Unsurprisingly, Ren is far more upbeat. "Signaling a productivity revolution, OPCs present a new mode of productivity and organization rather than merely being a business track. Their market size and potential far exceed current supply and are beyond imagination," Ren said. 

"Both the OPC communities in Shanghai and Hangzhou are capable of hosting AI-generated video companies. This does not constitute overlapping development. Since they're not operating in a red ocean [cutthroat] market, how can this be described as homogeneous competition?" Ren said.

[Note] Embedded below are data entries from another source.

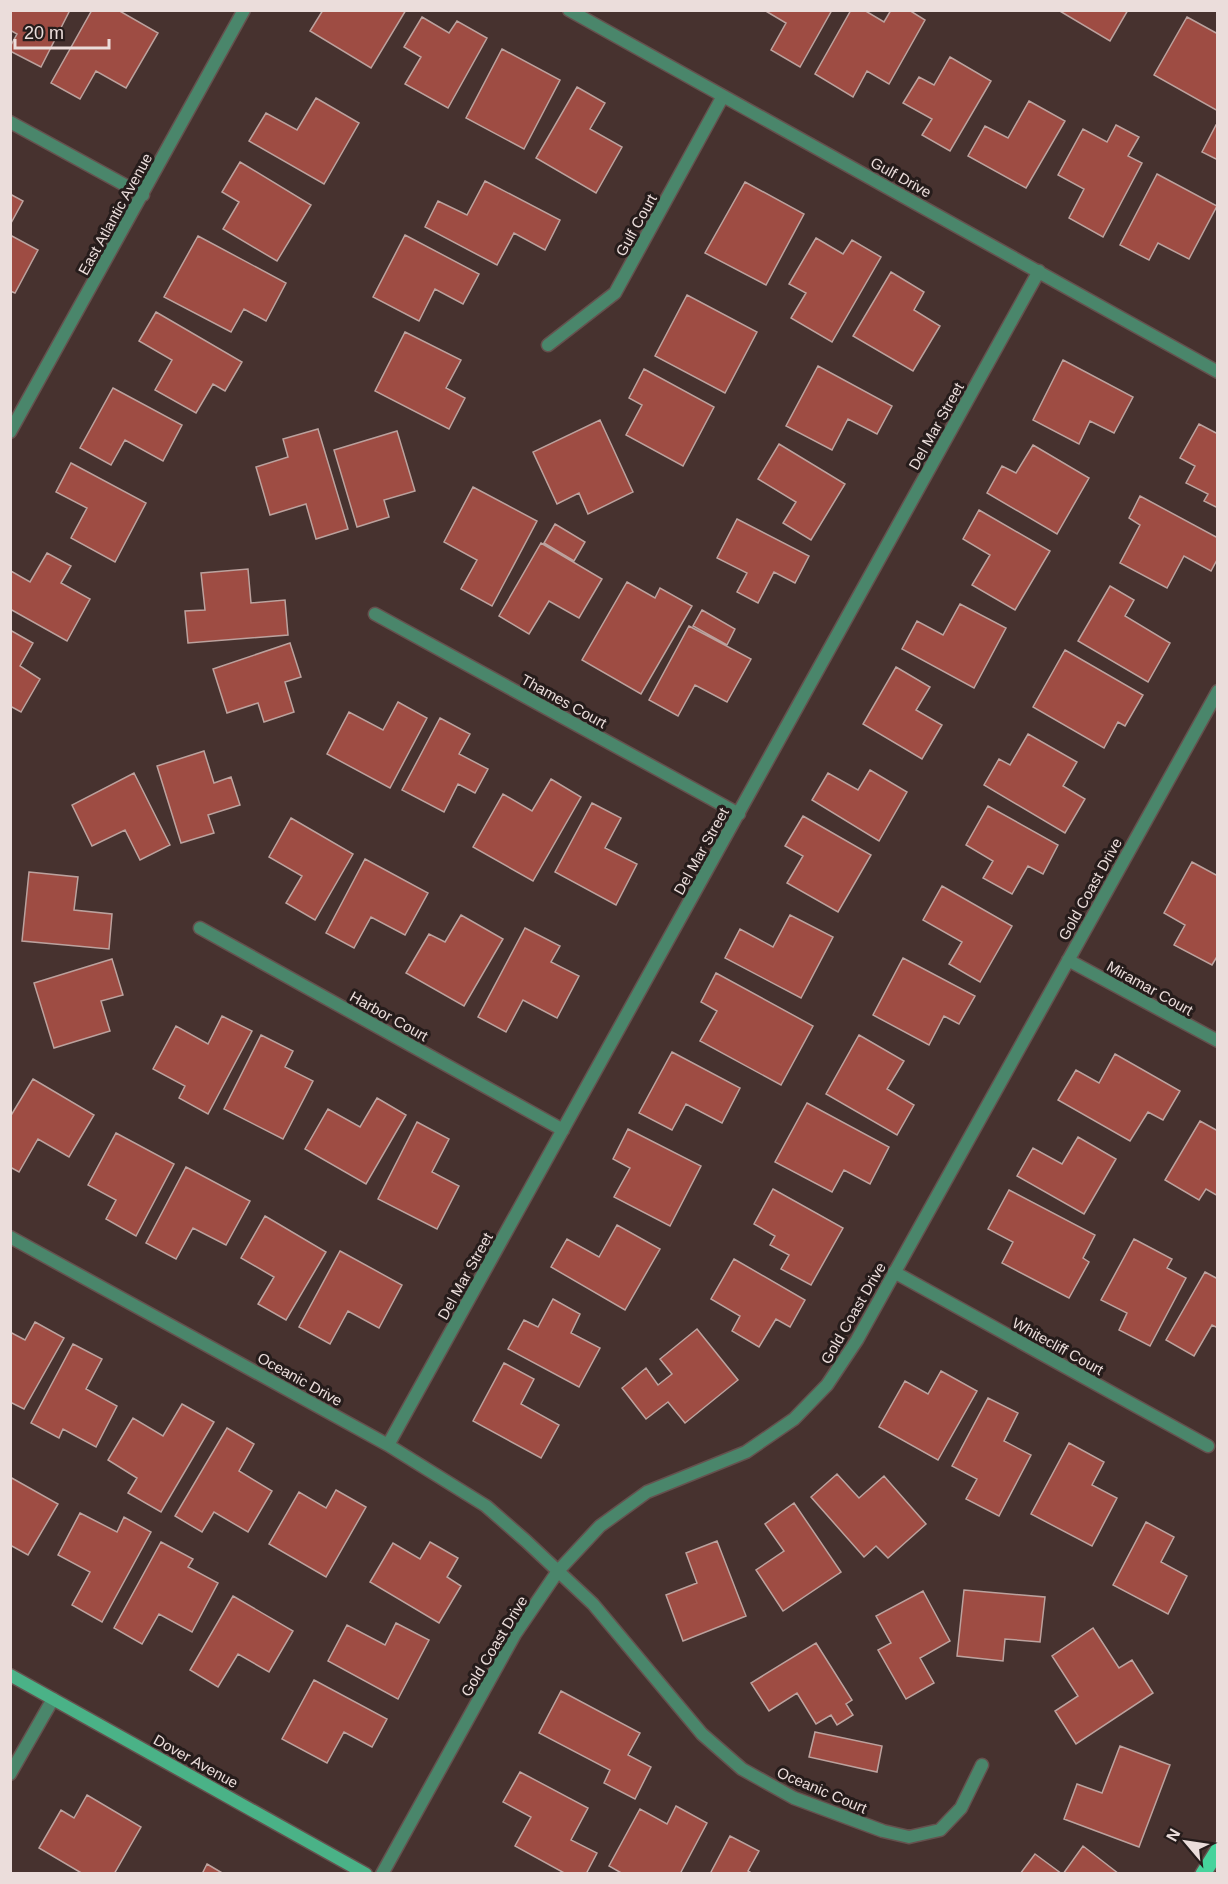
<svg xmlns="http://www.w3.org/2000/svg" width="1228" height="1884" viewBox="0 0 1228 1884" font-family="Helvetica,sans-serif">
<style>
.building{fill:#9e4c43;stroke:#bca29e;stroke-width:1.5}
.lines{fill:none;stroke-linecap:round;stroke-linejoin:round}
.minor-casing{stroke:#65514e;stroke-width:15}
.secondary-casing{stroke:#65514e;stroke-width:15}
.primary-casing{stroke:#65514e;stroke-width:18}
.minor{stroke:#4a866b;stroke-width:12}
.secondary{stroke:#4ab287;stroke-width:12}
.primary{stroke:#45d39c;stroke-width:15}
.labels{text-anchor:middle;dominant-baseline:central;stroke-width:6;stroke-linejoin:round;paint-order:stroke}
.street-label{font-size:15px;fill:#ebdddb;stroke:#261c1b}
</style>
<rect width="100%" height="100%" fill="#47322f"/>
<path class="building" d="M 10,10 L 70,10 L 41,67 L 10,51 L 10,47 L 17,34 L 10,30 Z
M 92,10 L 118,10 L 158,33 L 126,88 L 96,71 L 80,99 L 51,83 Z
M 323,10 L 406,10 L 371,68 L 310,31 Z
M 764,10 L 832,10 L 800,67 L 771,50 L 786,23 Z
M 851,10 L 864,10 L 884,22 L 891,10 L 909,10 L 925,20 L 889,84 L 867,71 L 853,97 L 815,74 Z
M 1058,10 L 1128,10 L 1110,41 Z
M 422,17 L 449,33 L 457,21 L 487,38 L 448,108 L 405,84 L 421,57 L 404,47 Z
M 1187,17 L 1218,34 L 1218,111 L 1154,75 Z
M 502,49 L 560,80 L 524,149 L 466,118 Z
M 950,57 L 991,81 L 950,151 L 922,135 L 932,119 L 903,103 L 919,77 L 934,85 Z
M 577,87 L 605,103 L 590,129 L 622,147 L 596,193 L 536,158 Z
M 316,98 L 359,123 L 324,184 L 249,141 L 266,113 L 297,130 Z
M 1029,101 L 1065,121 L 1026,188 L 968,156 L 985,126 L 1008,138 Z
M 1116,125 L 1139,137 L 1128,156 L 1142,163 L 1103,237 L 1069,218 L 1084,189 L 1058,175 L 1083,129 L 1107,142 Z
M 1216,125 L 1218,126 L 1218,160 L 1202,152 Z
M 240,162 L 311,205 L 277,261 L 223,229 L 239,202 L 222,192 Z
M 1157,174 L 1217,206 L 1189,259 L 1158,243 L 1149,260 L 1120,245 Z
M 485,181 L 560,220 L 545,250 L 514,233 L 497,265 L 425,227 L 438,201 L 467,215 Z
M 745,182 L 804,214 L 766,285 L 705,253 Z
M 10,194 L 23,201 L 10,225 Z
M 10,235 L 38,250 L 15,293 L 10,291 Z
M 405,235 L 479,274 L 463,304 L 435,289 L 419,321 L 373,297 Z
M 198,236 L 286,283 L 266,321 L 244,309 L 231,332 L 164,297 Z
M 816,238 L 843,254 L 852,240 L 881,257 L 832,342 L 791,318 L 806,293 L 789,284 Z
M 891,272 L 924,292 L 914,310 L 940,326 L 913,371 L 853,336 Z
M 687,295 L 757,332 L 725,393 L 655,356 Z
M 156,312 L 242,362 L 225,391 L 213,384 L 196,413 L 155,390 L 172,360 L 139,341 Z
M 405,332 L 461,360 L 446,388 L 465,398 L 449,429 L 375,391 Z
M 1063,360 L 1133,397 L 1114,433 L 1090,421 L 1079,444 L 1033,420 Z
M 818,366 L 892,406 L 877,434 L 848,419 L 832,450 L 786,426 Z
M 644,369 L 714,407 L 683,466 L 626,435 L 642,405 L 629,398 Z
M 113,388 L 182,425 L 163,461 L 125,440 L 111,465 L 80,448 Z
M 600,420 L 633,492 L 588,514 L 579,493 L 557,504 L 533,452 Z
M 1199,424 L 1218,434 L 1218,508 L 1204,501 L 1208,494 L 1186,483 L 1195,466 L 1180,458 Z
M 318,429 L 348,529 L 316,539 L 306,504 L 270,515 L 256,467 L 288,457 L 283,439 Z
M 397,431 L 415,491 L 384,500 L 389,517 L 357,527 L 334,450 Z
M 779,444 L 845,484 L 811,540 L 783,523 L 796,502 L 758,479 Z
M 1033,445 L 1089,478 L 1057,534 L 987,493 L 1002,466 L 1016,473 Z
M 71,463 L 146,503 L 115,562 L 71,538 L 87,508 L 56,492 Z
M 473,487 L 537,521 L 492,606 L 461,589 L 477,560 L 444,542 Z
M 1140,496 L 1218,538 L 1218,558 L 1211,571 L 1184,556 L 1167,588 L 1120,563 L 1140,525 L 1129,518 Z
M 979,510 L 1050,551 L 1015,610 L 972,585 L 990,555 L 963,539 Z
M 737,519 L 809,556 L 795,583 L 774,572 L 758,603 L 737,592 L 747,573 L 717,558 Z
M 555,524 L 585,542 L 574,561 L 544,543 Z
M 541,543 L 602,579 L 579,618 L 549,601 L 529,634 L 499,616 Z
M 47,553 L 71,566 L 61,583 L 90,599 L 67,641 L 10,609 L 11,571 L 30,582 Z
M 248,569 L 251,603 L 285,600 L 288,635 L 188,643 L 185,611 L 205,610 L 201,573 Z
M 627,582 L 655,598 L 660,588 L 692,606 L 641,694 L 582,660 Z
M 1110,586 L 1134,600 L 1125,616 L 1170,643 L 1148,682 L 1078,641 Z
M 960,604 L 1006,628 L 974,688 L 902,649 L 917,621 L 943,635 Z
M 702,610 L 735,629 L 727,645 L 693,626 Z
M 689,626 L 751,659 L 727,702 L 695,685 L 678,716 L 649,700 Z
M 10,630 L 33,643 L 20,666 L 40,679 L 21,712 L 10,706 Z
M 290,643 L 301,677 L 285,682 L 294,712 L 264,722 L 258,703 L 227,713 L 213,669 Z
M 1065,650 L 1143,695 L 1125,726 L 1118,722 L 1104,748 L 1033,707 Z
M 896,667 L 930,687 L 916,710 L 942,725 L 922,759 L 863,724 Z
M 398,702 L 427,718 L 390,788 L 327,754 L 349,712 L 383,730 Z
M 440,718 L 470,734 L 459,754 L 488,769 L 475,793 L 458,784 L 444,812 L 402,790 Z
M 1028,734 L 1077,762 L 1063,786 L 1085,799 L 1065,833 L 984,785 L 999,759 L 1010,765 Z
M 204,751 L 214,783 L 231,777 L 240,805 L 208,815 L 214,833 L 181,843 L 157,766 Z
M 870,770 L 907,792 L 879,841 L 812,800 L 828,773 L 858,790 Z
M 134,773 L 170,845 L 140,860 L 125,830 L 92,846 L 72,805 Z
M 551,779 L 581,797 L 533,881 L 473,847 L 503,794 L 532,811 Z
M 592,803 L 621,818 L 605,848 L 637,864 L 616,905 L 555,872 Z
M 988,806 L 1058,845 L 1043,874 L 1028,866 L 1012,894 L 983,878 L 993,861 L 966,845 Z
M 803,816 L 871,855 L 838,912 L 787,883 L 803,856 L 785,846 Z
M 291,818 L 353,854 L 315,920 L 286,903 L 302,876 L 269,857 Z
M 365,859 L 428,893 L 405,935 L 371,917 L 354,948 L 326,933 Z
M 1192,862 L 1218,876 L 1218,955 L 1212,965 L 1174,945 L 1185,925 L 1164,913 Z
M 29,872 L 78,877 L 74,910 L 112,914 L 109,949 L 22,941 Z
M 942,886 L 1012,926 L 980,982 L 949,964 L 962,942 L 923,920 Z
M 461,915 L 503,939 L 464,1006 L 406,973 L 429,934 L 445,942 Z
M 790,915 L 833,937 L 801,998 L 725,958 L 740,929 L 773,947 Z
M 525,928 L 560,946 L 551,962 L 579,976 L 557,1018 L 523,1000 L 506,1032 L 478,1017 Z
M 903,958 L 975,996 L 959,1024 L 944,1016 L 929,1045 L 873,1015 Z
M 112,959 L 123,995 L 101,1001 L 110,1031 L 54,1048 L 34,983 Z
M 716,973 L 813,1026 L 781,1085 L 700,1041 L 717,1011 L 701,1002 Z
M 222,1016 L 252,1031 L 208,1114 L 179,1098 L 185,1086 L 153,1069 L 176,1026 L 208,1044 Z
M 261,1035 L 293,1051 L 285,1067 L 313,1081 L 283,1139 L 224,1109 Z
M 859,1035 L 904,1061 L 887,1089 L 914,1105 L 897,1135 L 826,1094 Z
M 672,1052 L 740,1088 L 722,1123 L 686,1104 L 672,1130 L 639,1113 Z
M 1115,1054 L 1180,1091 L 1163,1120 L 1148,1112 L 1130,1141 L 1058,1100 L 1076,1070 L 1099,1083 Z
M 33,1079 L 94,1115 L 69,1157 L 38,1139 L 19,1172 L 10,1167 L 10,1117 Z
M 377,1098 L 406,1115 L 366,1184 L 305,1149 L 328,1109 L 360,1127 Z
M 807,1103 L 889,1147 L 870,1184 L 844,1170 L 832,1192 L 775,1162 Z
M 1200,1121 L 1218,1131 L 1218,1196 L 1206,1189 L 1199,1200 L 1165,1180 Z
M 417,1122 L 449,1139 L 432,1172 L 459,1186 L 437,1229 L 378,1199 Z
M 628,1129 L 701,1166 L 670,1226 L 614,1197 L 630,1168 L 613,1159 Z
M 116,1133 L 174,1164 L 136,1236 L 106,1219 L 116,1200 L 88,1185 Z
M 1078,1137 L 1116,1159 L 1084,1214 L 1017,1176 L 1033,1148 L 1062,1164 Z
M 186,1167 L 250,1201 L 226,1245 L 193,1228 L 176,1259 L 146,1243 Z
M 773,1189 L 843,1228 L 811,1285 L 781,1269 L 789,1255 L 770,1245 L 775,1236 L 754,1224 Z
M 1009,1190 L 1095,1235 L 1083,1258 L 1089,1262 L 1069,1298 L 1002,1263 L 1013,1242 L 988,1229 Z
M 265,1216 L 326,1252 L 286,1320 L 258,1304 L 274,1277 L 241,1258 Z
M 617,1225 L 660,1249 L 625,1310 L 551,1267 L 567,1239 L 599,1257 Z
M 1134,1239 L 1172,1259 L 1167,1268 L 1186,1278 L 1150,1346 L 1119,1330 L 1127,1313 L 1101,1300 Z
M 340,1251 L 402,1285 L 379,1328 L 348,1311 L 330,1344 L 299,1327 Z
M 734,1259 L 805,1300 L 790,1327 L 776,1319 L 759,1347 L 732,1331 L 740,1316 L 711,1299 Z
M 1205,1272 L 1218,1279 L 1218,1328 L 1212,1325 L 1194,1356 L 1166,1340 Z
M 553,1299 L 580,1314 L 571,1333 L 600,1348 L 579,1387 L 508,1349 L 524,1320 L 538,1327 Z
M 35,1322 L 64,1338 L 24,1409 L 10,1402 L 10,1332 L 25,1340 Z
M 697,1329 L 738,1380 L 685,1423 L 668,1402 L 646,1419 L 622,1388 L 646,1368 L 658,1385 L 672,1374 L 660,1359 Z
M 73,1344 L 102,1359 L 86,1389 L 117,1406 L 96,1447 L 63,1429 L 59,1438 L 31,1423 Z
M 504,1363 L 534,1379 L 521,1404 L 559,1425 L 541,1458 L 473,1421 Z
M 941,1371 L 977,1391 L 938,1460 L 879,1427 L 905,1381 L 928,1394 Z
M 988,1398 L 1018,1413 L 1004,1441 L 1031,1455 L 999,1516 L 966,1499 L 977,1479 L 952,1466 Z
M 182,1404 L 214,1422 L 161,1512 L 128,1493 L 137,1478 L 108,1460 L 133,1418 L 163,1436 Z
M 227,1428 L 254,1444 L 239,1471 L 272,1491 L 248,1532 L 214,1512 L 202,1532 L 175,1516 Z
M 1069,1443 L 1104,1462 L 1092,1485 L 1117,1498 L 1092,1546 L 1031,1514 Z
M 837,1474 L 859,1498 L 884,1476 L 926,1524 L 888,1558 L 876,1546 L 864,1557 L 811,1497 Z
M 10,1477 L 58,1504 L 28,1555 L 10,1545 Z
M 336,1490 L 366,1507 L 326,1577 L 269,1544 L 299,1492 L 326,1508 Z
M 794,1503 L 841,1572 L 783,1611 L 756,1570 L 784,1551 L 765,1524 Z
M 80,1513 L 117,1532 L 124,1517 L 151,1532 L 102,1622 L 72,1605 L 90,1572 L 58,1555 Z
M 1146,1522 L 1174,1537 L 1161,1562 L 1187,1576 L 1168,1614 L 1113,1585 Z
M 717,1541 L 746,1616 L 683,1641 L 666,1595 L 697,1583 L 686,1553 Z
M 161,1542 L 193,1559 L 188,1567 L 218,1583 L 192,1632 L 159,1614 L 142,1644 L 114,1628 Z
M 430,1542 L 458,1558 L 447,1577 L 461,1586 L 439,1623 L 370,1582 L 393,1543 L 420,1559 Z
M 964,1590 L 1045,1597 L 1040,1642 L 1005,1639 L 1003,1661 L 957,1656 Z
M 923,1591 L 950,1641 L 920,1658 L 934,1683 L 906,1699 L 878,1650 L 891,1643 L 876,1616 Z
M 233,1596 L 293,1631 L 269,1672 L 238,1654 L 218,1687 L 190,1670 Z
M 396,1623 L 429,1640 L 398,1699 L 328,1661 L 347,1625 L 385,1645 Z
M 1093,1628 L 1119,1668 L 1132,1660 L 1153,1693 L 1076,1744 L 1055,1711 L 1078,1696 L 1052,1656 Z
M 816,1643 L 852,1700 L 846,1704 L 853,1715 L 837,1725 L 831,1715 L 816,1724 L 797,1693 L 769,1711 L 751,1683 Z
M 314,1680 L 387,1719 L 372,1747 L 344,1732 L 327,1763 L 282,1739 Z
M 561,1691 L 640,1733 L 628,1755 L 651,1767 L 635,1799 L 604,1783 L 610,1770 L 539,1733 Z
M 815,1732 L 882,1746 L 877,1772 L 809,1757 Z
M 1120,1746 L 1170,1765 L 1139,1847 L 1064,1819 L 1077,1784 L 1102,1793 Z
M 520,1772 L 588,1808 L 571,1840 L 597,1853 L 586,1874 L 566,1874 L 515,1846 L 531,1817 L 503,1802 Z
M 87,1795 L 141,1827 L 114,1874 L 83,1874 L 39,1848 L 61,1810 L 74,1818 Z
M 676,1806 L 707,1823 L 680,1874 L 623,1874 L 609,1866 L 640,1809 L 667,1824 Z
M 730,1836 L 759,1851 L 748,1871 L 753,1874 L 710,1874 Z
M 1083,1846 L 1119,1874 L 1063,1874 Z
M 1035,1854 L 1062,1874 L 1020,1874 Z
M 207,1864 L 224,1874 L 202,1874 Z"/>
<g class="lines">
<g class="minor-casing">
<path id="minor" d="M 569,10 L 1218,372
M 10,122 L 143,195
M 548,345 L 615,293 L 723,96
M 10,432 L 244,10
M 375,614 L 739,814
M 200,928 L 563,1130
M 1068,960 L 1218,1041
M 10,1237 L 388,1445 L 486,1506 L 526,1541 L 593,1604 L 702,1734 L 742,1769 L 794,1798 L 883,1831 L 909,1837 L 940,1830 L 961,1808 L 982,1765
M 894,1272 L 1208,1446
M 388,1445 L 1039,271
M 10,1774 L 53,1699
M 382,1874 L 515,1634 L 558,1571 L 600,1526 L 647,1492 L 746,1452 L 794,1419 L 827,1385 L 857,1340 L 1218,691"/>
</g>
<g class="secondary-casing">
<path id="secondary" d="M 10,1675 L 366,1874"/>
</g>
<g class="primary-casing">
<path id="primary" d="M 1203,1874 L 1218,1850"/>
</g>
<use href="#minor" class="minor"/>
<use href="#secondary" class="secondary"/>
<use href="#primary" class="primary"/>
</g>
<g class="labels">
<g class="street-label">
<text transform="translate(901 177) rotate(29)">Gulf Drive</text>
<text transform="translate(115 214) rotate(-61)">East Atlantic Avenue</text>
<text transform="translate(636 225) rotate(-61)">Gulf Court</text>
<text transform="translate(936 426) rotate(-61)">Del Mar Street</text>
<text transform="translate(564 701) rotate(29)">Thames Court</text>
<text transform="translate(701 851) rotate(-61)">Del Mar Street</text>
<text transform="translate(1090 889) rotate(-61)">Gold Coast Drive</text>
<text transform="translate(1150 988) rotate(29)">Miramar Court</text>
<text transform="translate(389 1016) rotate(29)">Harbor Court</text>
<text transform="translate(465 1276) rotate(-61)">Del Mar Street</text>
<text transform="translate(853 1313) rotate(-60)">Gold Coast Drive</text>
<text transform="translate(1058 1346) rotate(29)">Whitecliff Court</text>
<text transform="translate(300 1379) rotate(29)">Oceanic Drive</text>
<text transform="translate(494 1646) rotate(-59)">Gold Coast Drive</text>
<text transform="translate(196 1761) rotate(29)">Dover Avenue</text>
<text transform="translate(822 1790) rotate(23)">Oceanic Court</text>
</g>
</g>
<rect width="1228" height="1884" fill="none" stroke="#ebdddb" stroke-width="24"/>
<g transform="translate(1186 1842) rotate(299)" stroke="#261c1b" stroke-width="4.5" paint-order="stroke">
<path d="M0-4.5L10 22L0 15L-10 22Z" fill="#ebdddb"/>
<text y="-9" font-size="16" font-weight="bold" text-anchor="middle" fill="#ebdddb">N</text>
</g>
<path d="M15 39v9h94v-9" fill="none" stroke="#ebdddb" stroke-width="3"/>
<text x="24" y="39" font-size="18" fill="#ebdddb" stroke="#261c1b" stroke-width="4.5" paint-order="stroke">20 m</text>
</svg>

An offline OpenClaw experience exhibition jointly held by Shenzhen’s Shenyuan AI, Hong Kong’s MetaEra and Singapore-based iPollo opens at the Huaqianbei Global AI Application Scenario Center, Shenzhen, Guangdong Province, March 13, 2026 (Photo by VCG)

Potential Risks
Despite the symbolic role of AI agents like OpenClaw, which, according to Lee Kai-fu, CEO and founder of 01.AI, a Beijing-based AI company, is comparable to the creation of Linux, a free and open-source operating system developed in 1991, their applications, especially for OPCs, remain questionable. 

Ming Chao, co-founder of a five-person tech startup in Shanghai, told NewsChina that the biggest issue when deploying AI smart agents in the workplace is the instability of output at scale, especially in areas such as sales and traffic conversion. 

"There is a significant gap between an AI agent's applicability and its actual stable performance, which will consequently determine a startup's lifeline," he said. 

Ming said that due to inherent distractions and hallucinations, AI agents may produce frequent errors during the mass generation of in-depth marketing content. 

"In a complicated program, every erroneous step may finally lead to a big mistake that dissatisfies customers and drives up after-service cost," Ming said. 

Besides, the competition for AI startups will continue to be fierce, as the tech wave may not form the expected stable market. 

US-based Gartner, the world's leading consultancy focusing on technology, business, and IT-related decision-making, predicts 40 percent of agentic AI projects - which are proactive in making decisions - will be canceled by the end of 2027 due to escalating costs, unclear business value and inadequate risk control. 

Meanwhile, according to Dang.ai's AI Graveyard, a database tracking AI life-cycles, about 1,582 out of 5,492 AI tools on its website have been shut down, acquired or closed by April 2. 

Xie Manrui, an employee at a startup, told NewsChina that their biggest concern is the rapid upgrading of AI tools. For example, if a new AI agent replaces OpenClaw, their current products can be knocked out quickly as the ecosystem changes. 

In addition, without strict tests and compliance checks, some OPC products can result in data leaks and illegal information collection, Wang Xiaofan told NewsChina after surveying OPCs in the Yangtze River Delta region. This is because the rapid development of the industry has created a significant lag in regulations and monitoring. 

To tackle security issues, local governments have implemented several measures. In Longgang, authorities integrated OpenClaw with the domestically produced AI Network Attached Storage, a device to safeguard the use of the AI agent. Suzhou has implemented security and compliance certifications for the use of OpenClaw, and Wuxi follows the principle of least privilege by restricting what data OpenClaw has permission to access. 

"Those measures essentially put AI agents' autonomous planning, operation execution and cross-system calls into a cage," a startup founder told NewsChina on condition of anonymity. 

"However, what is not yet decided is how huge the cage should be and how many permissions these AI agents should have."